Marilyn I have one last faxed in question: does getting on and off the bus include assistance for all disabilities such as visual impairment and so forth, or does that only include a person that may be using a wheelchair?
Certainly under the general Title III regulation which certainly covers Greyhound, or any other over the road bus operator that''s private, if the company has some kind of a policy where they don''t help people on, they would certainly be required to modify that policy to assist somebody with a different disability than one specifically covered in the DOT regulation. But to answer the question about whether the DOT regulation itself includes that requirement, I would have to go back to really the current ADA regulation provide boarding assistance, it says individual with a disability, so that really is anyone with a disability.
We are just about out of time here. I''m wondering Marilyn do you have any final or closing comment you would like to provide?
I might just say a moment about the small companies, nobody asked about that. But there are two things small companies get a little bit easier. Instead of acquiring accessible buses, small fixed route companies can provide equivalent service, that means they can get a van or different vehicle as long as it''s truly equivalent service, quick, same places, same cost, available, fast, etc. And the other thing is that if a company operates mostly demand response service but a little bit of fixed route they are allowed to use the 48 hour demand response rules. The only other thing would be it''s been a pleasure first of all to be here and I thank the DBTACs for the opportunity. It''s also a great pleasure to hear the names and voices of many friends who called in. I thank you for giving me and DREDF the opportunity to participate.
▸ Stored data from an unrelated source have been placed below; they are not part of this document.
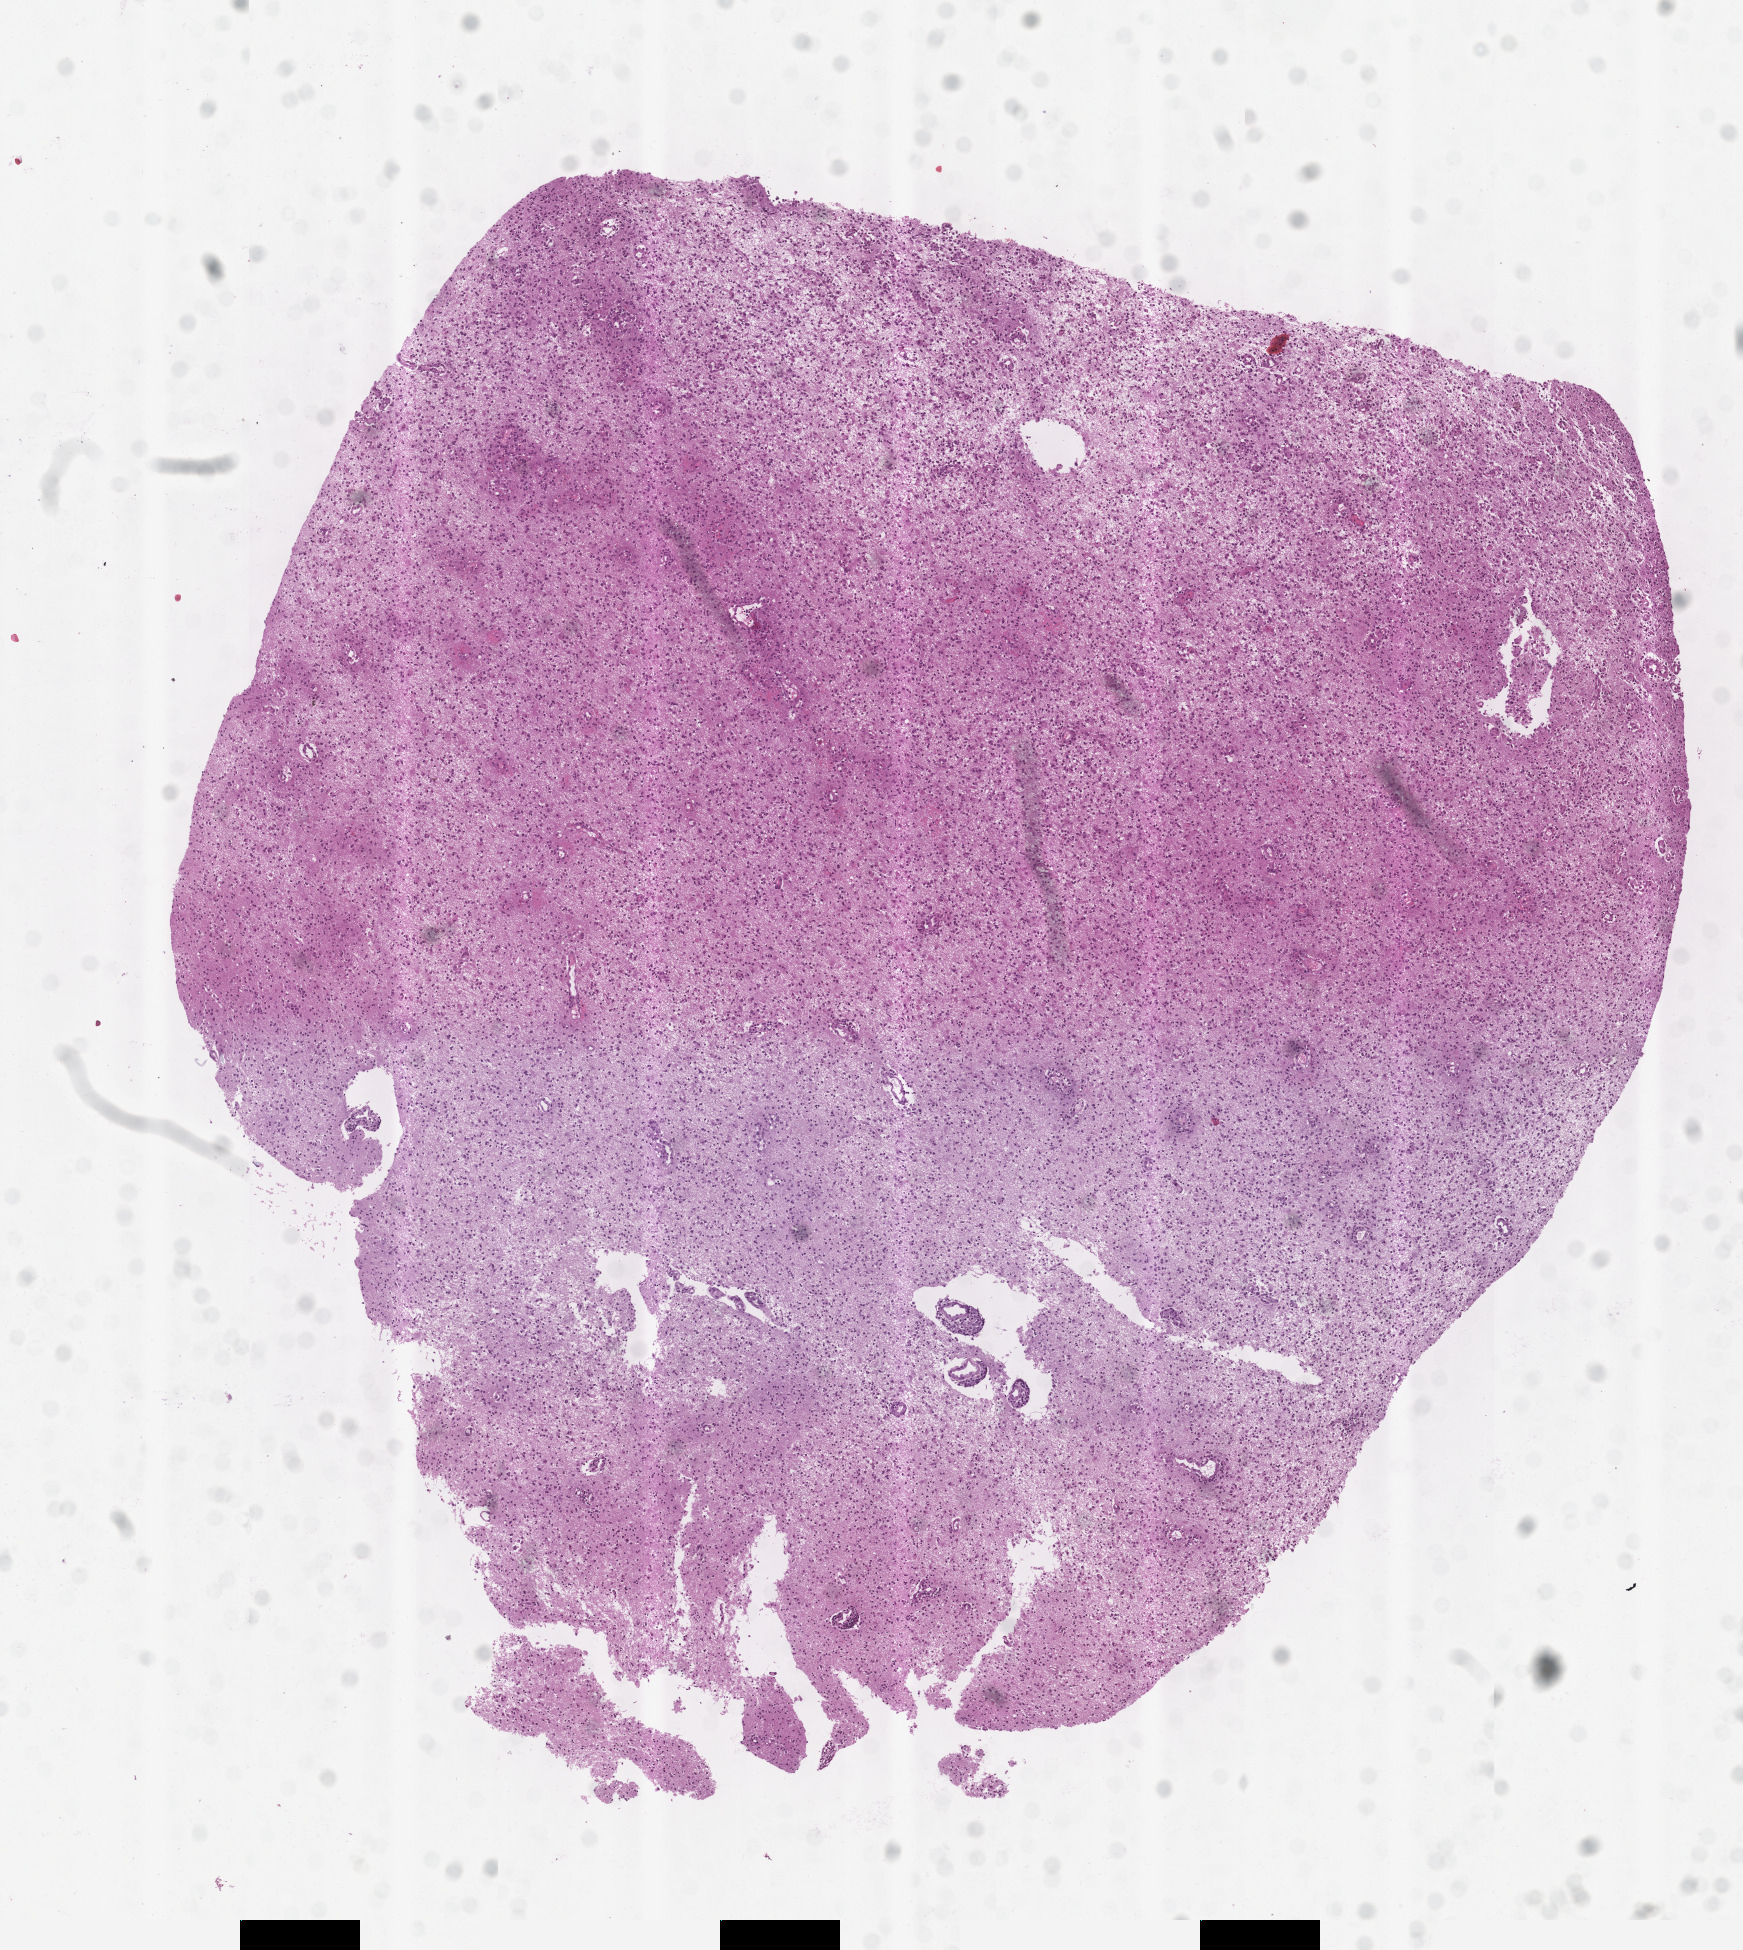
H&E-stained whole-slide image, whole scanned area (about 7.0 x 7.9 mm, slide scanned at 20x) shown as a low-resolution overview; tumour tissue sample, sampled site: frontal lobe. Male, 39 y/o. Pathologist review of this section (percent, as recorded): tumour nuclei 70%, necrosis 7%.
• primary tumour site (as recorded): frontal lobe
• histologic diagnosis: Glioblastoma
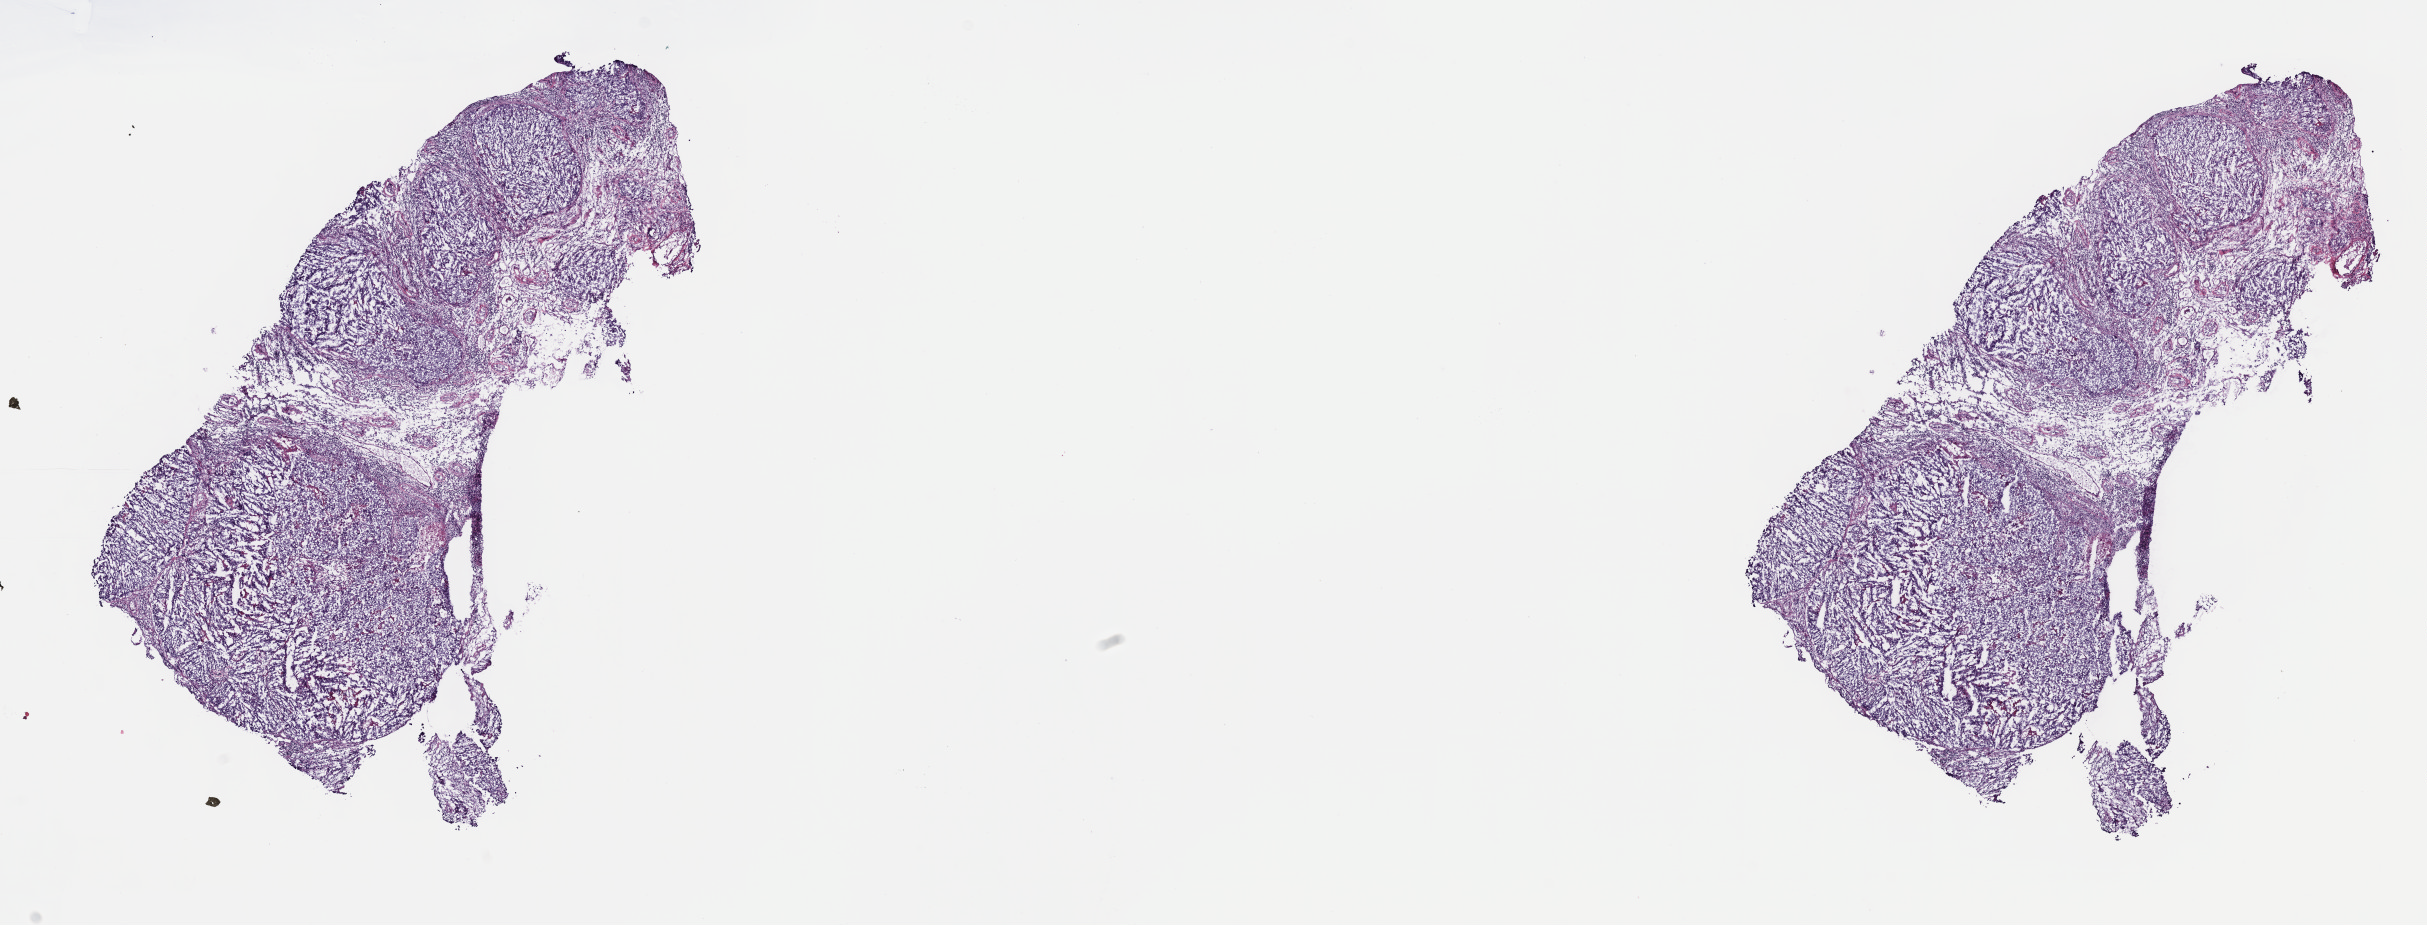
Whole-slide histology image, Hematoxylin and eosin (H&E) stained, low-resolution overview of the scanned area, about 19.6 x 7.5 mm, frozen section from the top of the tissue portion, testis, primary tumour sample. Patient: male, age at initial diagnosis 31 years. Pathologist review of this section (percent, as recorded): tumour cells 95%, tumour nuclei 75%, normal cells 0%, stromal cells 0%, necrosis 5%. Infiltration values recorded for this section: lymphocyte infiltration 0%, monocyte infiltration 0%, neutrophil infiltration 0%.
• pathologic diagnosis: Embryonal carcinoma, NOS
• AJCC pathologic stage: IIA (7th edition)
• laterality: right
We were pleased that you had the time to lend your expertise, you have definitely cleared up a lot of issues and questions people had on this particular topic. So we look forward to hopefully another session on just general provisions for transportation. So we will look to that in the future. Just as a wrap up to all of our sites: I believe we had about 83 sites call in today. If you have additional questions that you didn''t feel were quite answered or we didn''t get time to, please consider calling your regional DBTAC at 800-949-4232. And I would like to encourage all of you to also contact your regional DBTAC as we will be kicking off the ADA Distance Learning 2000 program on October 19th. These programs are sponsored by the Great Lakes, Mid-Atlantic, Great Plains, southwest, and Pacific Disability and Business technical assistance centers. So if you call your regional DBTAC they will be able to give you more specific information on the sessions we have coming up and logistics for registering in that. Again thank you so much, Marilyn, for calling in and to all of our site coordinators for calling in for today''s session.